Competing for the Same CIO: Complementary but Conflicting Paths
OpenText and SAP are now competing for influence over the same projects: agentic AI platforms connected to SAP and non-SAP systems under strict data control. CIOs, enterprise architects, and SI leaders must weigh where agents should reside. SAP’s position pulls partners toward building inside Joule Studio, reinforced by API policies that limit third-party agents on SAP data. OpenText positions its sovereign cloud and information management layer as the neutral ground where AI agents can act across heterogeneous estates with consistent governance. For system integrators, partner economics are being rewritten: SAP offers direct subsidies per deployment, while OpenText’s investment signals demand for services in data classification, access design, and security for agents. The combined pressure means SI leaders cannot rely on legacy licensing and marketing motions; their competitiveness now depends on repeatable agent deployment patterns and credible advice on sovereign cloud strategy.

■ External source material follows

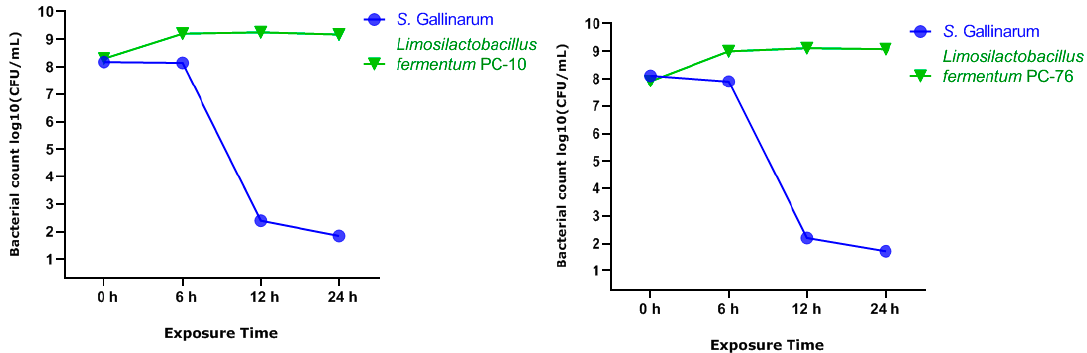
Figure 4. Enumeration of Salmonella Gallinarum and Limosilactobacillus fermentum PC-10 and PC-76 at specific times in co-culture assay.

Implications for CIO Technology Decisions and SI Playbooks
These moves signal that enterprise AI investment is shifting from pilots to platform choices with long-term lock-in. CIO technology decisions now hinge on three intertwined questions: which agentic AI platforms to standardize on, how sovereign cloud strategy will meet residency and regulatory demands, and which partner ecosystems can deliver production-grade agents quickly. SAP’s fund rewards speed to production on SAP Business AI while narrowing the monetization path for partners outside its tooling. OpenText’s focus on data governance, multi-agent collaboration, and cybersecurity opens space for cross-application scenarios, but also exposes gaps in customers’ information readiness. System integrators need playbooks that start with data quality, lineage, and access models, then map them into Joule or OpenText agent patterns. The race for agent dominance is less about model choice and more about who owns the operating layer where AI agents and compliance meet.